29 Kasım’da açıklanan Türki­ye ekonomisi 3.çeyrek büyüme rakamlarının, tüketim öncülü­ğünde bir büyümeye işaret ettiği­ni ancak, asıl ihtiyacın dış ticaret ve istihdama katkı sağlayacak şe­kilde imalat sanayii kalemlerin­deki reel büyümenin olduğunu ifade eden Özgener, “Ekonomik performansımızın ve dolayısıyla ülkemizin büyümesi için verim­lilik artışı çok önemli.

Enflasyonu düşürmeyi birinci öncelik olarak gördüğümüz mevcut durumda, ekonomik performansımızın art­ması için verimlilik kavramını da çok önemsiyoruz. OECD de, iş gü­cü reformuyla büyüme oranının artabileceğine, kayıtlı iş gücü ar­tırımı ve esneklik ile büyümenin yukarıya çekilebileceğine dikkat çekiyor” dedi.

“Dezenflasyon süreci yeterince etkili değil”

Enflasyonu düşürme konusun­da diğer ülkeler kadar hızlı sonuç alınamadığını da belirten Özge­ner, “Buna rağmen, özellikle eko­nomik programın da etkisiyle makroekonomik dengelerin bo­zulduğu 2022-2023 döneminden 2024’e geldiğimizde birçok eko­nomik kazanım elde ettiğimizi değerlendiriyoruz.

Merkez Ban­kası rezervlerinin artması, Kur Korumalı Mevduat’ın azalması, Türk Lirası varlıklara olan ilginin artması ve cari açığın iyi bir se­viyeye gelmesi umut verici geliş­meler. Öte yandan, enflasyonun azalmaya başladığını ama dezenf­lasyon sürecinin yeterince etki­li olmadığını görüyoruz.

2025’in ana konusu yine enflasyonla mü­cadelenin devamı ve enflasyon­la mücadeleyi belirli bir seviyeye getirmek. Buna bağlı olarak da fa­izlerin ne zaman ve ne hızla düşe­ceğini de tartışacağız. Enflasyon­la mücadelemiz devam ediyor ve trend olarak bazı alt kalemlerde olumlu gelişmeler olduğunu gö­rüyoruz; ancak aylık veriler ha­la istenilen seviyelerden yüksek. Dezenflasyon sürecinde, Merkez Bankası politika faiz oranı ve pa­ra politikası kararları ile birlikte maliye politikalarının eş güdüm içerisinde belirlenmesi gerektiği­ne inanıyoruz” dedi.

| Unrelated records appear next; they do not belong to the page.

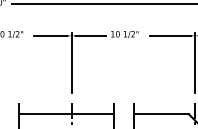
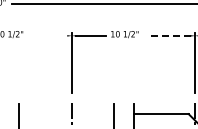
line at (50, 35): present -> none
line at (169, 35): solid -> dashed
line at (66, 114): present -> none
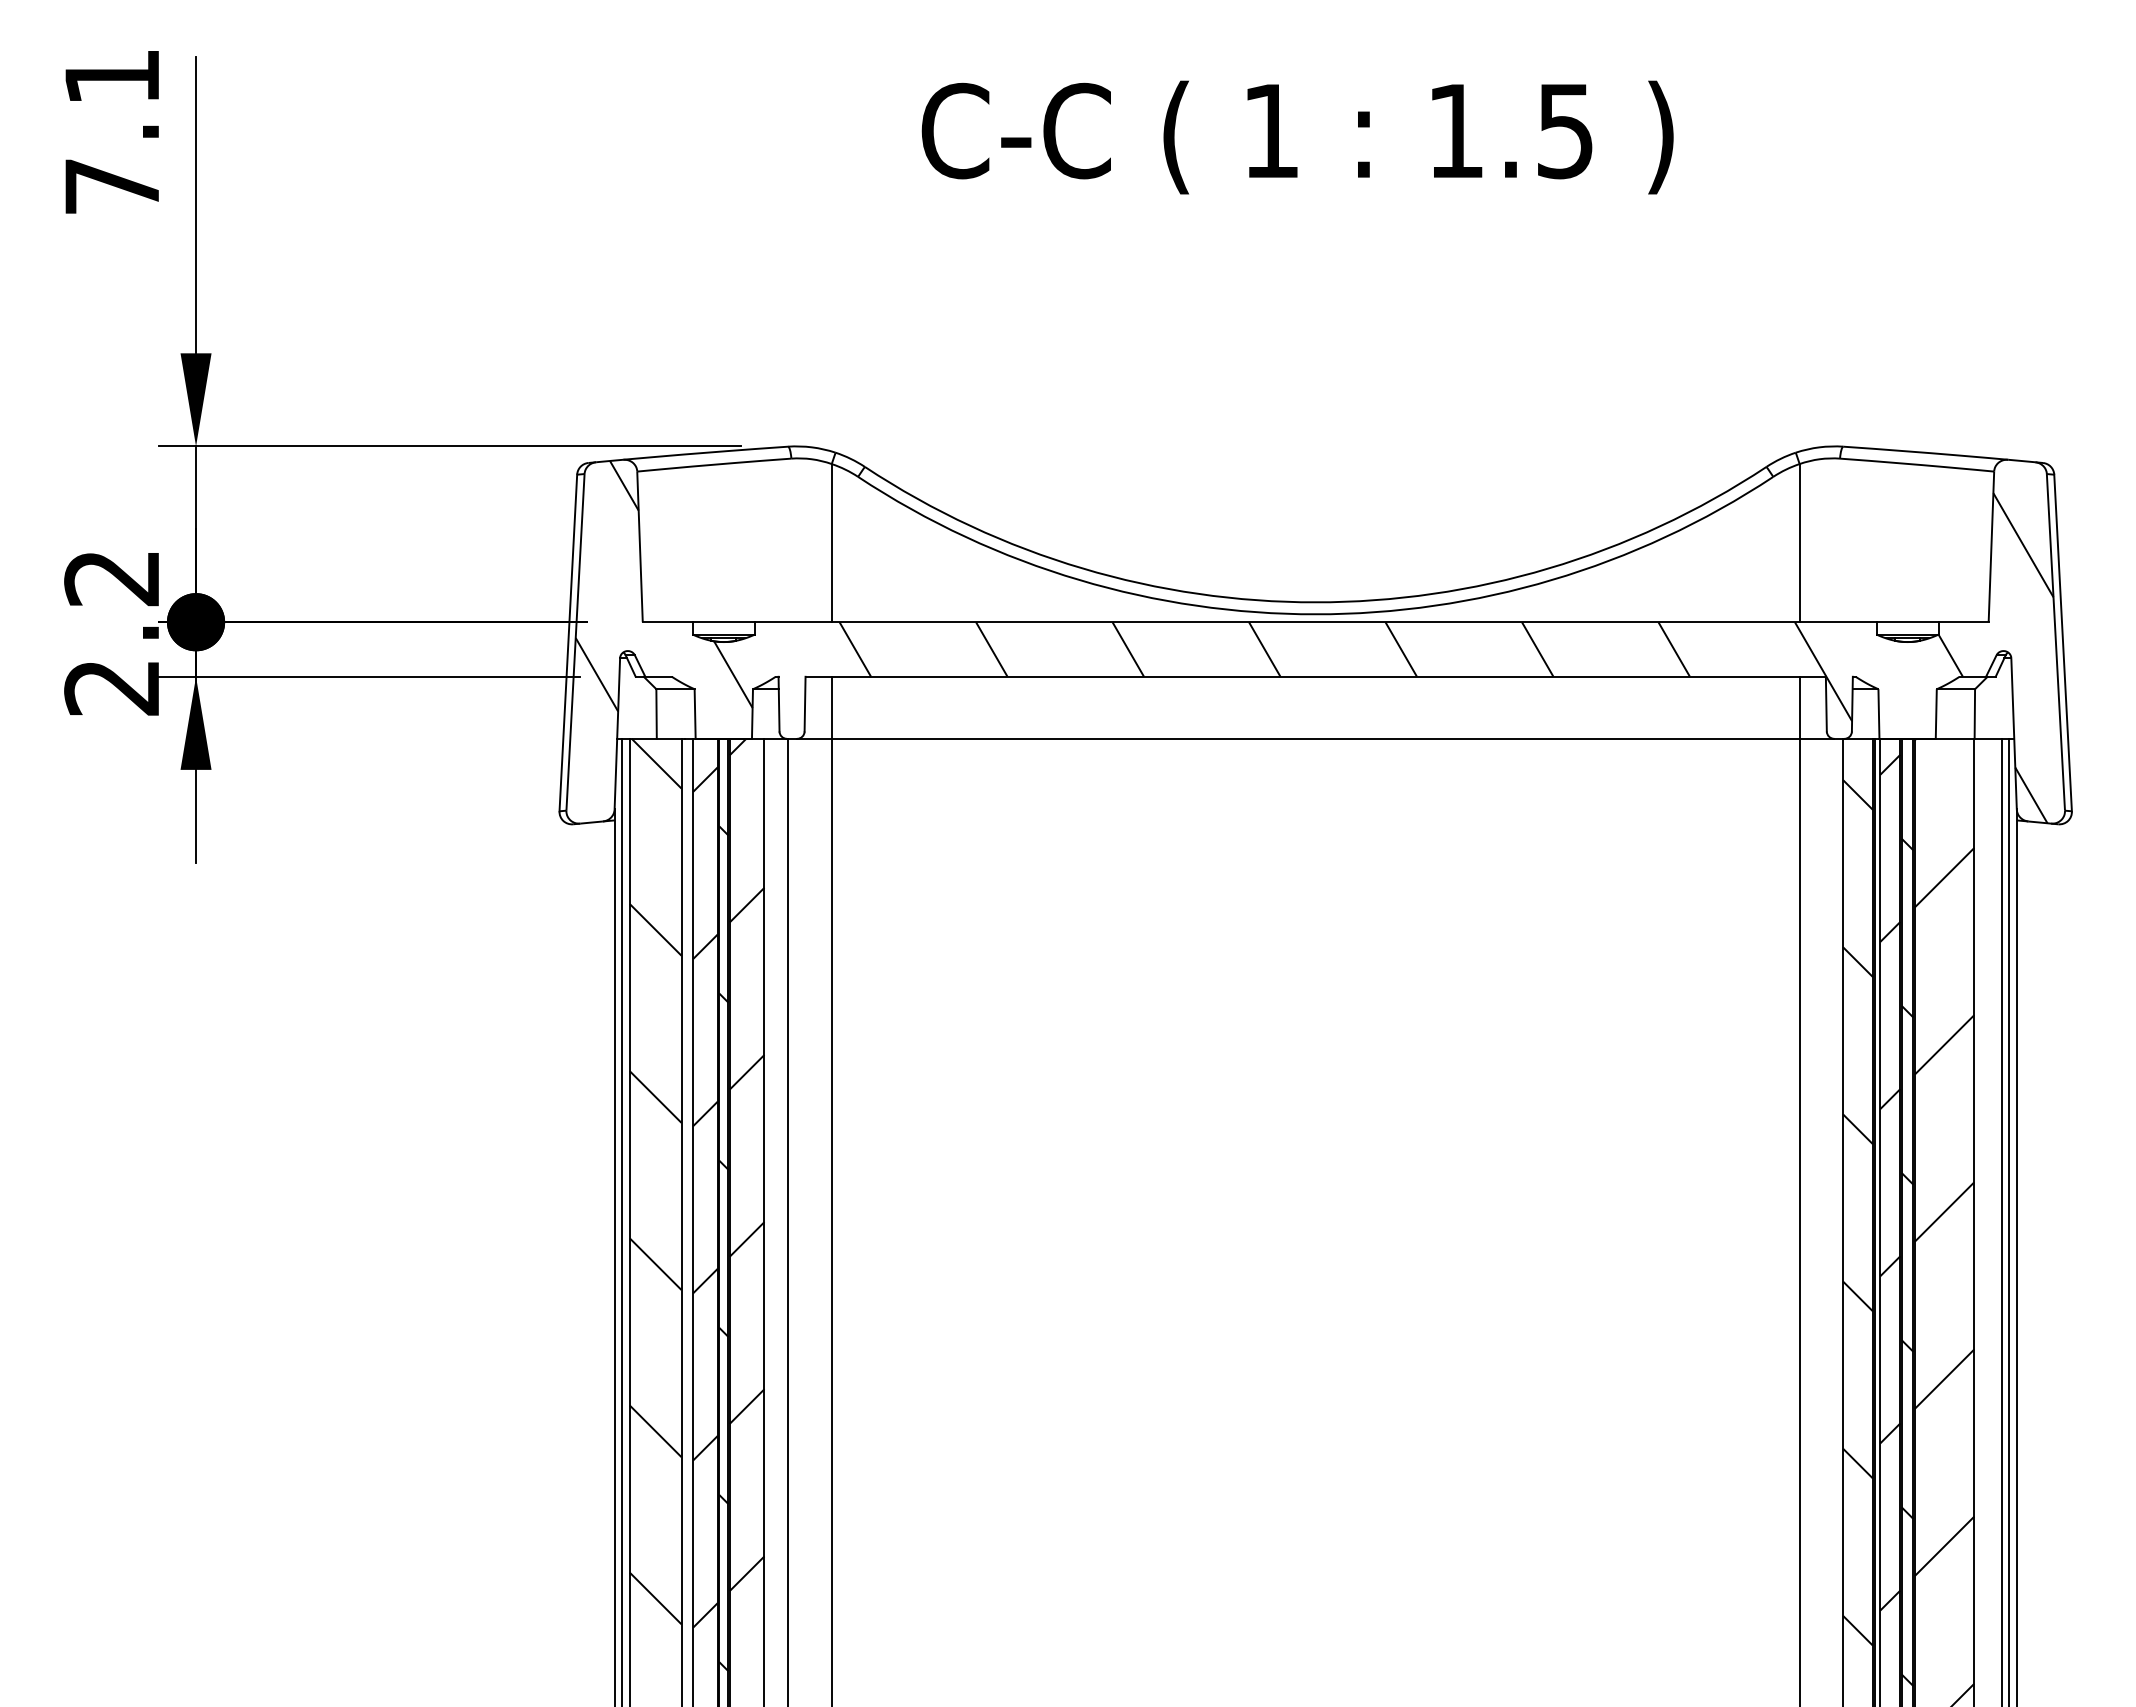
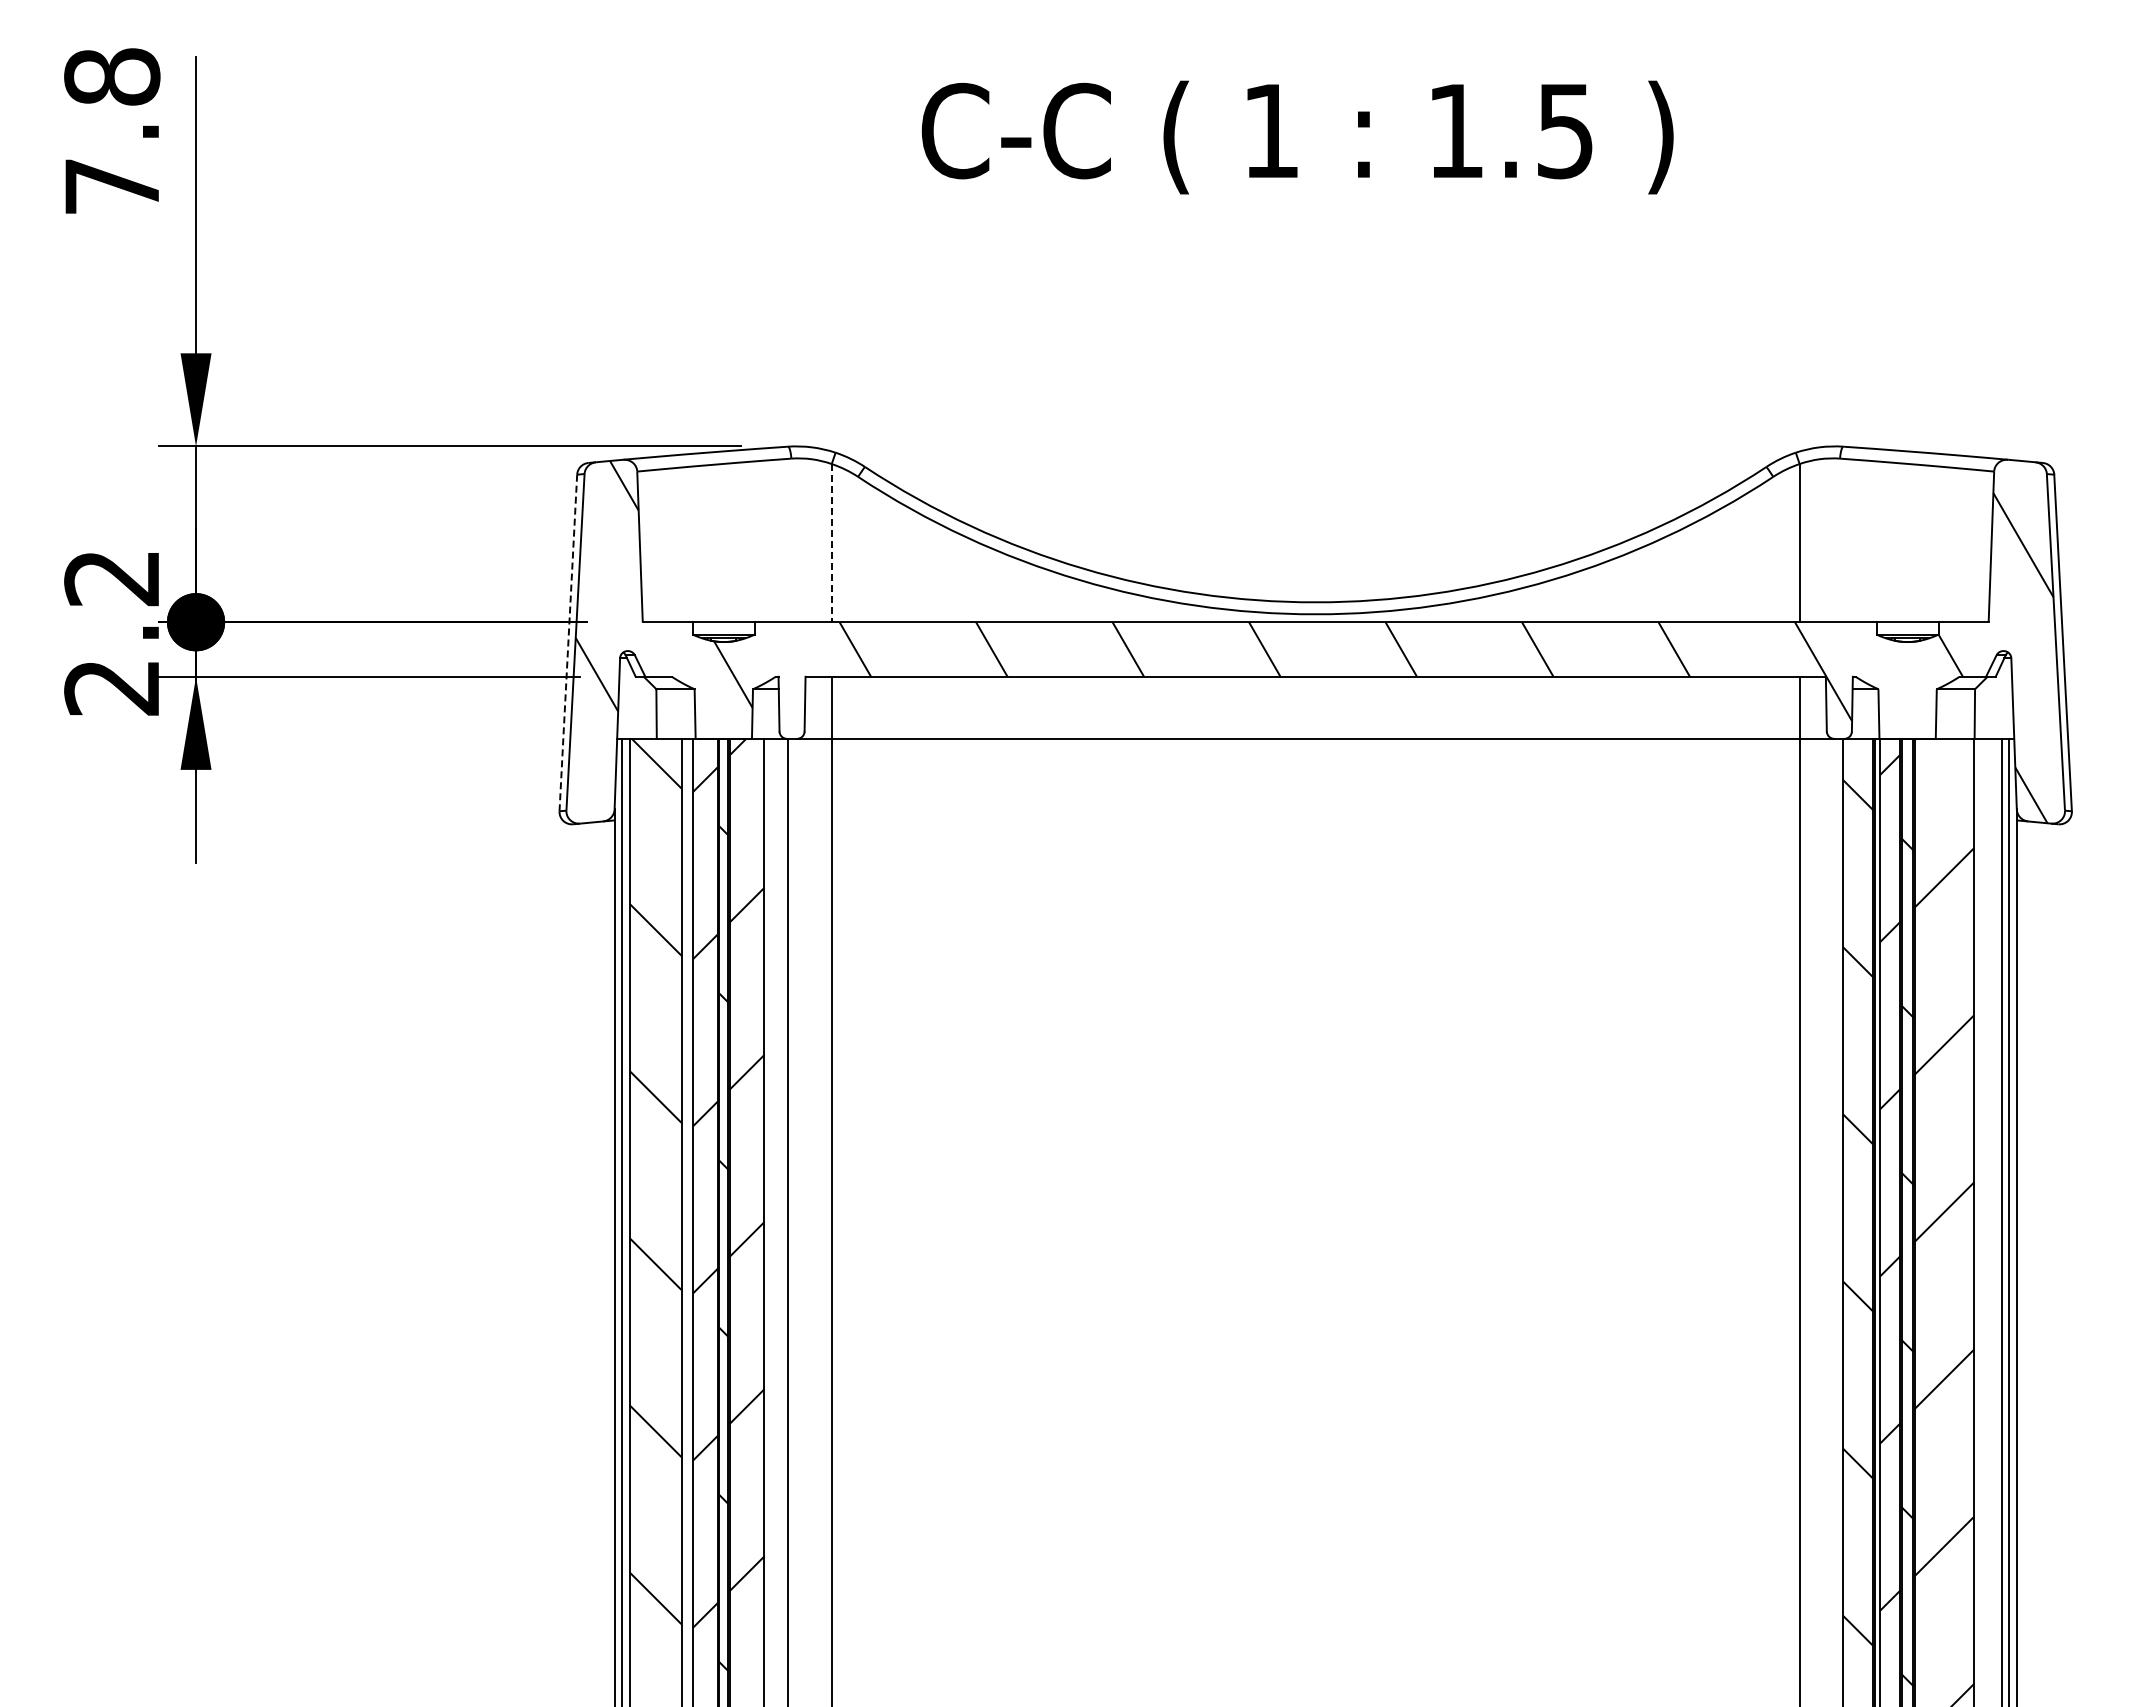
text at (112, 76): 7.1 -> 7.8
line at (831, 543): solid -> dashed
line at (568, 643): solid -> dashed
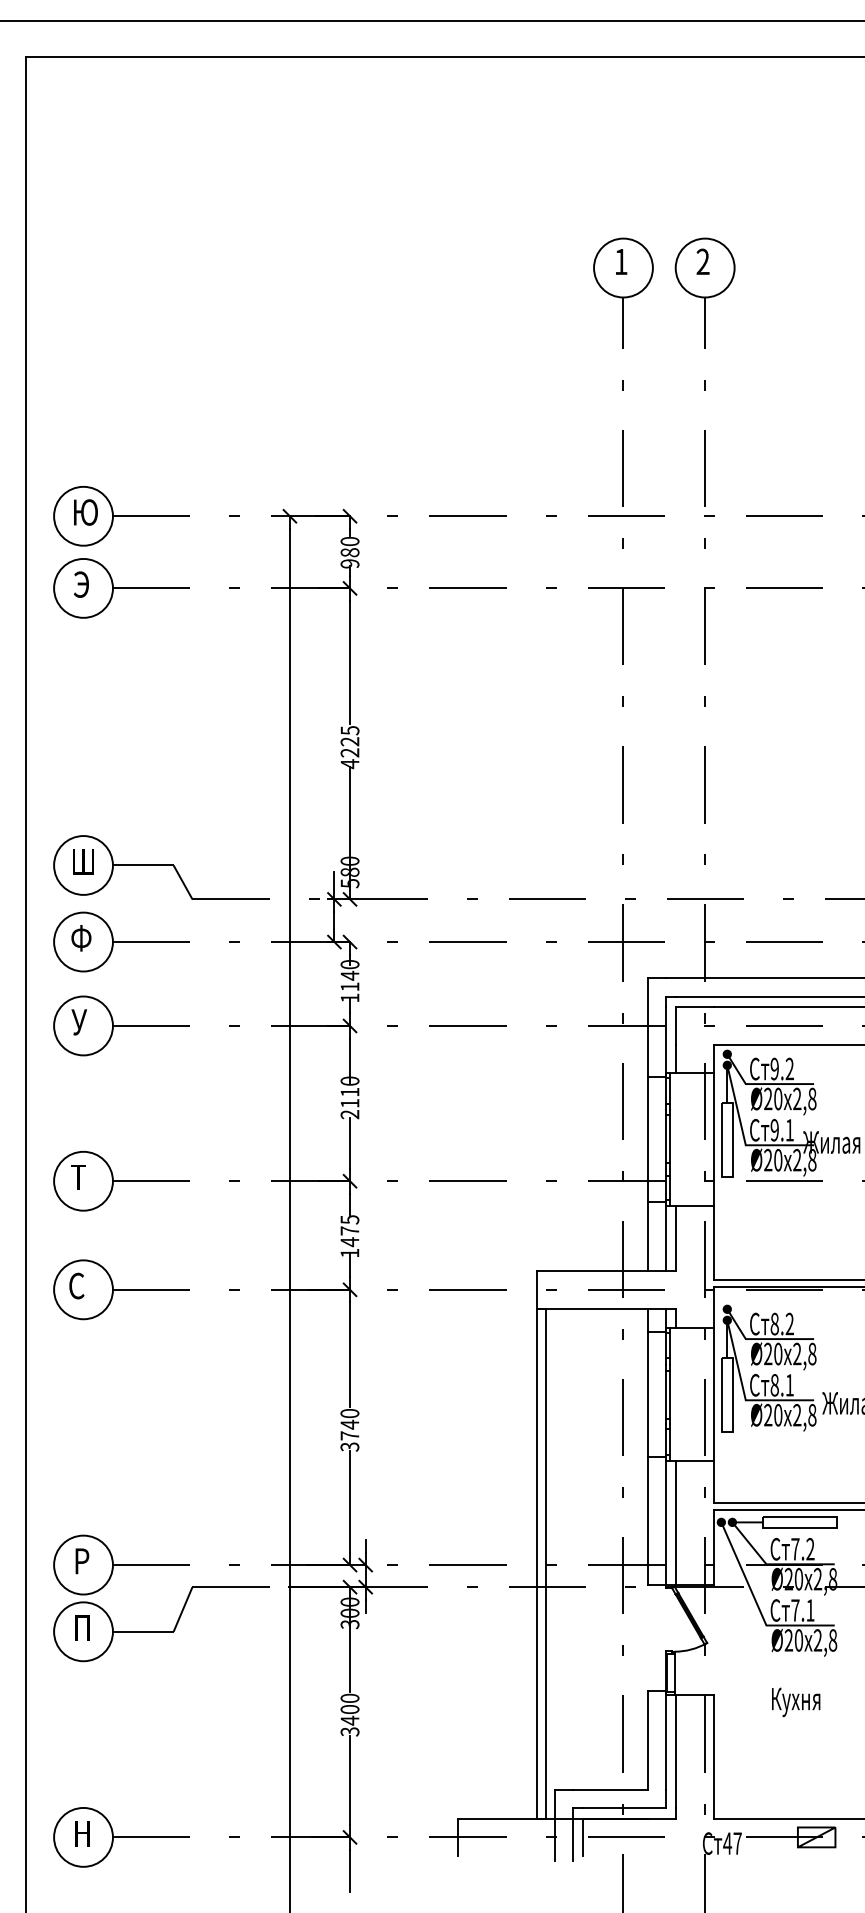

“Yapay zekâ enflasyonu pozitif etkileyecek”

2025 yılı için bir diğer önemli konunun ise, yapay zeka ve yüksek teknoloji kullanımının ülke ekonomileri ve şirketlere yapacağı etki olduğunu ifade eden Mahmut Özgener, “JP Morgan Emerging Markets değerlendirmesine göre; gelecekteki küresel büyümenin kaynakları sadece fiziksel ve insani sermayeden kaynaklanmayacak; yapay zeka kaynaklı teknoloji başta olmak üzere toplam faktör verimliliğine bağlı gelişmeler önemli bir rol oynayacak.

Yapay zeka gibi teknoloji kaynaklı gelişmelerin, toplam faktör verimliliği üzerinde ve dolayısıyla önümüzdeki dönemde büyümeye ve enflasyona dünya genelinde pozitif etkisi olacağı düşünülüyor. Yakın gelecekte, bu etkiyi teknoloji süreçlerine daha iyi entegre edebilen aktörlerin gelişmiş ülkelerdeki büyüme oranlarına ulaşacağı tahmin ediliyor.

Yapay zekanın büyüme üzerinde de etkili olması, gelişmiş ülke ekonomilerinde verimlilik artışı sağlaması ancak gelişmekte olan ülkeler üzerinde aynı etkiyi yaratmaması bekleniyor. Asya’daki bazı gelişmekte olan ülkelerin de bu pozitif büyüme etkisinden faydalanacağı düşünülüyor” dedi.